What makes the A10 project so groundbreaking?
It’s the world’s first public highway where a truck, bus, van, and car have all charged wirelessly at full speed, with 200–300 kW performance independently verified. These capabilities were validated through stringent lab and closed-track testing by Gustave Eiffel University, confirming safe highway operation without impacting the road’s integrity.
How does inductive charging work under a highway?
Coils under the asphalt create a magnetic field. Vehicles with a receiver pick up that energy instantly and charge while they drive.
Does ERS work in rain, snow, and real traffic?
Yes. The A10 tests ran under real weather and full highway traffic.

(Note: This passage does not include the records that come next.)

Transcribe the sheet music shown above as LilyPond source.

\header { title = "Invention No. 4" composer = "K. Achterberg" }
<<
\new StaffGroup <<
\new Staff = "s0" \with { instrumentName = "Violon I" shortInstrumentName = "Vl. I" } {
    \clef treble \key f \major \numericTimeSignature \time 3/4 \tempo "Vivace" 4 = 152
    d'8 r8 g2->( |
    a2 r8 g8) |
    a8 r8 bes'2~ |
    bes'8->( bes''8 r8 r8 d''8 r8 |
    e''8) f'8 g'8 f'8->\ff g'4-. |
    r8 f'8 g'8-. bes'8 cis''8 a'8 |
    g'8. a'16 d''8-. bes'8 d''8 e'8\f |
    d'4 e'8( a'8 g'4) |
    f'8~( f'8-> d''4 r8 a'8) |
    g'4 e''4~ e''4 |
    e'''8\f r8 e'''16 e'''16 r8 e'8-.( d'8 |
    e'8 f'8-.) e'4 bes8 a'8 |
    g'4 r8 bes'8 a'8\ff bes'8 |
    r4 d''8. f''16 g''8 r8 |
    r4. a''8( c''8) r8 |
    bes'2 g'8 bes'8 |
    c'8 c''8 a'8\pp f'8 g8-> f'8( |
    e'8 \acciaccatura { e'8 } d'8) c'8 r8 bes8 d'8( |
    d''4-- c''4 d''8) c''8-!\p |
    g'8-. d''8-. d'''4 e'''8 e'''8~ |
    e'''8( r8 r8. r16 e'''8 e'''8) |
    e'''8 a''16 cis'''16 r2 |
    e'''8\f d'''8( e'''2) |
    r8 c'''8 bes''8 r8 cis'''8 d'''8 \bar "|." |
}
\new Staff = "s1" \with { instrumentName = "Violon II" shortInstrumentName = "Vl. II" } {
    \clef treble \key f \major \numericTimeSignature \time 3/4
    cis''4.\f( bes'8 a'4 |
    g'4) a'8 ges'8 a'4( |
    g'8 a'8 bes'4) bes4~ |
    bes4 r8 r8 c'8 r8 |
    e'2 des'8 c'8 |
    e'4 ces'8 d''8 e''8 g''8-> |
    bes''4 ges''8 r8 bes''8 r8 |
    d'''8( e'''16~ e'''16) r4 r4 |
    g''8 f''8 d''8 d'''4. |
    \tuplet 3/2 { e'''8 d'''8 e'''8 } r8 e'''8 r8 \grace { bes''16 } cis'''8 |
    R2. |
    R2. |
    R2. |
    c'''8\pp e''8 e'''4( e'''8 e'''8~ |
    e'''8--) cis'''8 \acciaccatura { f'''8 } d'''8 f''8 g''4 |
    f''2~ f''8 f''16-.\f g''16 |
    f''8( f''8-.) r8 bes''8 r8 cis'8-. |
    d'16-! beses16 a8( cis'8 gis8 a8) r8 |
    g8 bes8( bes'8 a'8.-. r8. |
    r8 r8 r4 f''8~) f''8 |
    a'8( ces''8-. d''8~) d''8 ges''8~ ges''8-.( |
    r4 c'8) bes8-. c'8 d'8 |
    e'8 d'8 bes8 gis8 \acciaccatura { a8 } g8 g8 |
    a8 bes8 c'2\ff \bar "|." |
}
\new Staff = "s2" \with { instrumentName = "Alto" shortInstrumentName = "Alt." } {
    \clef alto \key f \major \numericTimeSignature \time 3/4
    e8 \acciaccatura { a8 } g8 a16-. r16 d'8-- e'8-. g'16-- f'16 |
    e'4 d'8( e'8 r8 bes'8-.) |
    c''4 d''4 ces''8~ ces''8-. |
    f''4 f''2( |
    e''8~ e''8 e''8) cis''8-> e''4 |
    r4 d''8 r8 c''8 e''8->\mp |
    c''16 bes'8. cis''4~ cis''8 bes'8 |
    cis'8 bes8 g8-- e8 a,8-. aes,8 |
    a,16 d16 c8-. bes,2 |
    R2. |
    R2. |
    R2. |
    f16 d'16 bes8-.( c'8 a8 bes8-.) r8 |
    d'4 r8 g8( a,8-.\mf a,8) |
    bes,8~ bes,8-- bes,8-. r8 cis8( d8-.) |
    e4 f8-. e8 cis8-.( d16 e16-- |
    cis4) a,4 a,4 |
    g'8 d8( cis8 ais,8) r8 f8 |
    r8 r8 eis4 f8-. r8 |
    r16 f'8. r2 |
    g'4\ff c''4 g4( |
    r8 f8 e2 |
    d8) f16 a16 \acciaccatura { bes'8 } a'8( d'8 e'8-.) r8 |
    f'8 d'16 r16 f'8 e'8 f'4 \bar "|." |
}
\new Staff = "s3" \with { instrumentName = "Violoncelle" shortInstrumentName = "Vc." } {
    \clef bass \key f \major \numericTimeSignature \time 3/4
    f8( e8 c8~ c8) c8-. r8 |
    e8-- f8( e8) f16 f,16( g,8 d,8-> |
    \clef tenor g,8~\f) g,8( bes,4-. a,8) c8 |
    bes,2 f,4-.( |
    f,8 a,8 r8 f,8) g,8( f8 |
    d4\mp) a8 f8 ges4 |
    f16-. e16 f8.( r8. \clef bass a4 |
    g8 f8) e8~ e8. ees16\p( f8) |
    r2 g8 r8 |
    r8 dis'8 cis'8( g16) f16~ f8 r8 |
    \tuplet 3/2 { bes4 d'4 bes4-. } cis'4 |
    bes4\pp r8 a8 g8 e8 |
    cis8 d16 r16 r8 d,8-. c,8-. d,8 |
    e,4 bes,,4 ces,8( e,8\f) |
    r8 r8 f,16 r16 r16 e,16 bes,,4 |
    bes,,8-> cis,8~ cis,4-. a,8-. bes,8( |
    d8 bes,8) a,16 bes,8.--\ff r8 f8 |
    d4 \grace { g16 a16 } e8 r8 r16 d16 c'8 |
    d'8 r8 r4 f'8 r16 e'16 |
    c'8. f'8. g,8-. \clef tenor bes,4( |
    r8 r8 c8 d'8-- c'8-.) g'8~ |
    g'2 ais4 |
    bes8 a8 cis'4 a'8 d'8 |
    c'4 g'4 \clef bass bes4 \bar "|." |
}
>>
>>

Power delivery stayed strong, safe, and stable.
Why not just use megawatt chargers?
Space, cost, and grid demand. A single busy rest stop could need the power of an airport. ERS spreads demand across the whole route—no megawatts in one spot.
Is ERS compatible with all vehicle types?
Yes—cars, vans, buses, and heavy trucks can all use inductive ERS. That’s a major reason VINCI and the French government favor induction.
Is the technology safe?
Independent researchers confirmed safe EMF levels, minimal thermal impact, and no interference with nearby electronics or road users.
How will ERS be funded?
Primarily through toll-road concessions. Highways already use this model, and ERS fits right in—fleets simply pay per kWh of energy they use, much like paying standard tolls today.
When will we see full ERS corridors?
France is studying 50–200 km deployments now, starting with a 100 km stretch on the A10. The national plan targets 5,000 km by 2030 and 9,000 km by 2035.